I’ve had a few people ask me if I’m going to leave Israel given the latest political events. That is completely absurd. I  know that the questions are coming from a place of love and concern for my safety and well being, but when 9/11 happened, no one was making plans to move! One friend even went so far as to say “if you need help getting re-setup here in the US until things calm down over there, I’ll help you.” Well, thank you but I’m not over here on vacation. I can’t just close up shop here, and resume life as normal in the US temporarily. Here’s the logistics that would have to go into leaving, if it were even a remote option, which it’s not:

  • I have a job here. I would have to figure out a way to leave my job such that when I return, I still have said job. I love this job. I’ve never loved a job quite so much. I’m not leaving this job without a fight.
  • I have an apartment. An apartment which needs to be up-kept and paid for. If I’m not here, who will pay my rent?
  • I do not have an Israeli passport yet. Yes, I have a travel document I can use in case of emergency (like a death in the family, G-d forbid). If I leave on my American passport, I won’t be able to get back into the country easily “when things calm down.”
  • I have friends here who could possibly get drafted out of the reserves. How would I ever be able to sleep at night knowing that my friends, my family here, are having bombs dropped on their head and are walking into battle while I fought to make aliyah then left at the first sign of political unrest? I wouldn’t.
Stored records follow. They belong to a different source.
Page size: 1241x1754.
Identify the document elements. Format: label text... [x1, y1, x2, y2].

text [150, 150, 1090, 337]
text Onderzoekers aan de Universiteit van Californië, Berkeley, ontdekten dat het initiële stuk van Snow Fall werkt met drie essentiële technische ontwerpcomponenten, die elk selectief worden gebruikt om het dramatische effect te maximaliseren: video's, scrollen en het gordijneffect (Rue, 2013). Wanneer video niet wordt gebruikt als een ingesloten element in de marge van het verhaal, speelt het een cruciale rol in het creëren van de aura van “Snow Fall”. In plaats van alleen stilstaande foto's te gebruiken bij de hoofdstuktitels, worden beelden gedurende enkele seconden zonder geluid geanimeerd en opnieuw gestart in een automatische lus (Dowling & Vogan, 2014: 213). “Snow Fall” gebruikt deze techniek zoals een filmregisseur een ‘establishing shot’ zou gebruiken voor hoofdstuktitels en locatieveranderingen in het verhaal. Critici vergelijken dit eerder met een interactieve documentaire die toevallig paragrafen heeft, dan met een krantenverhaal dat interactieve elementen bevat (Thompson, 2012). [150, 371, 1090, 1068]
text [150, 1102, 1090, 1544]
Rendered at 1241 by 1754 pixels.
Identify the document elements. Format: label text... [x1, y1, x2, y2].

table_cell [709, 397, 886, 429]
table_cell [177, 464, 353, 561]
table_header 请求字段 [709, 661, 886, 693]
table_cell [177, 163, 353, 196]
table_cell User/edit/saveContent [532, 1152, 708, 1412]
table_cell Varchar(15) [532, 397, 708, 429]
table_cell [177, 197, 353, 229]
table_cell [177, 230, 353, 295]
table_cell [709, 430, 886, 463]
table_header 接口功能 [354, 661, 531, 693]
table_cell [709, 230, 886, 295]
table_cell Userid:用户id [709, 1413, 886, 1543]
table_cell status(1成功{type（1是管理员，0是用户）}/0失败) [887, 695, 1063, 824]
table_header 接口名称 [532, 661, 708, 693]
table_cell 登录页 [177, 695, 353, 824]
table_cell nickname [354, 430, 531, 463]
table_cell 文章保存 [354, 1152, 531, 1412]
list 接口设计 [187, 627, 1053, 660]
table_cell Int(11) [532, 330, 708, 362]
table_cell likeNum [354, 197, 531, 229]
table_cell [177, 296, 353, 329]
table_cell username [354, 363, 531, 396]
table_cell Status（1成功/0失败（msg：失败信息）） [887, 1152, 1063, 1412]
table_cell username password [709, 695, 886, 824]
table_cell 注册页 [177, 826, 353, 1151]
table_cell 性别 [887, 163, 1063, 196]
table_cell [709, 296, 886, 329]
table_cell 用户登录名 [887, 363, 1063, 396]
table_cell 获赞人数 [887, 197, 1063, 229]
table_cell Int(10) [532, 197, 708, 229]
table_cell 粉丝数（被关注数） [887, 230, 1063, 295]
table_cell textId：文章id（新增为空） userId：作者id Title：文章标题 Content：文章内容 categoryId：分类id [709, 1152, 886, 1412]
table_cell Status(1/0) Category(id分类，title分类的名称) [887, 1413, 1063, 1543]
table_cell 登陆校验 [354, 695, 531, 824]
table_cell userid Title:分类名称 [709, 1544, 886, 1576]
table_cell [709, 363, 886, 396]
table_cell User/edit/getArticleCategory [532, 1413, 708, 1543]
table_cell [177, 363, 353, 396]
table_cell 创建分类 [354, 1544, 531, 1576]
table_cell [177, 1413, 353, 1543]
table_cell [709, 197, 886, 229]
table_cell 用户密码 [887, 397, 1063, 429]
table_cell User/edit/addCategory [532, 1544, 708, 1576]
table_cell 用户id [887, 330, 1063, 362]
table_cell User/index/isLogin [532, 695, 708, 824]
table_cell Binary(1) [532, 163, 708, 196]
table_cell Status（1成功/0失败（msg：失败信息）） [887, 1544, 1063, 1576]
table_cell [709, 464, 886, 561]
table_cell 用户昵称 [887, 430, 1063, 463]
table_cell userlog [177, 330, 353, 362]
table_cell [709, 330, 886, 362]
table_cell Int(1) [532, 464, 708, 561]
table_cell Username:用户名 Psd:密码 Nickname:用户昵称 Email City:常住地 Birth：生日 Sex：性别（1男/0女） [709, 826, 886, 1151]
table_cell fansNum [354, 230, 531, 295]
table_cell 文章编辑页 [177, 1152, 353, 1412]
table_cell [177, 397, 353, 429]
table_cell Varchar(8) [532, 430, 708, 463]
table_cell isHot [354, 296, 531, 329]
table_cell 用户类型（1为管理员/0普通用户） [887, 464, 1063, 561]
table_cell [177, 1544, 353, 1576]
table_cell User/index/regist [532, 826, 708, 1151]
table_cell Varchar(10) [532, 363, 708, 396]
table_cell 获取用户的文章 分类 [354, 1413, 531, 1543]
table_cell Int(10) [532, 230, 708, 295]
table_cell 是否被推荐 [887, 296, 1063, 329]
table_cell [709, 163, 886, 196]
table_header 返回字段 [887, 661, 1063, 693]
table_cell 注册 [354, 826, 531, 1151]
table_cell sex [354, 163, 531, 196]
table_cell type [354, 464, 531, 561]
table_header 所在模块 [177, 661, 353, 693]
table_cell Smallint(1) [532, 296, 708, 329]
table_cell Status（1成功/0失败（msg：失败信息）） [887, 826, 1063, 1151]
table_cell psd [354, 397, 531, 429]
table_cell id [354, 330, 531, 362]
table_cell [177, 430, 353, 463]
When I made aliyah, I knew what I was signing up for. I knew that the possibility of something like this happening was out there. I thought it was a little more unlikely than this, but I knew it was a possibility. This is my home. Like my neighbors, my friends, and my new family, I will just take it one day at a time, and life will go on. Shabbat will end tonight, work will resume tomorrow morning, and the kids still need to learn their music – now more than ever.

So, I set up a facebook message feed for 22 of my nearest and dearest across the ocean. I update them every 12 hours or so unless there is something worth saying. “I’m alive. All good. Nothing to report. Lots of love!” Hopefully, this is quelling the fear of those who are only watching the balagan on the American sensationalistic news.

As Ben put it last night, “This is your first war, babe. Isn’t it interesting?”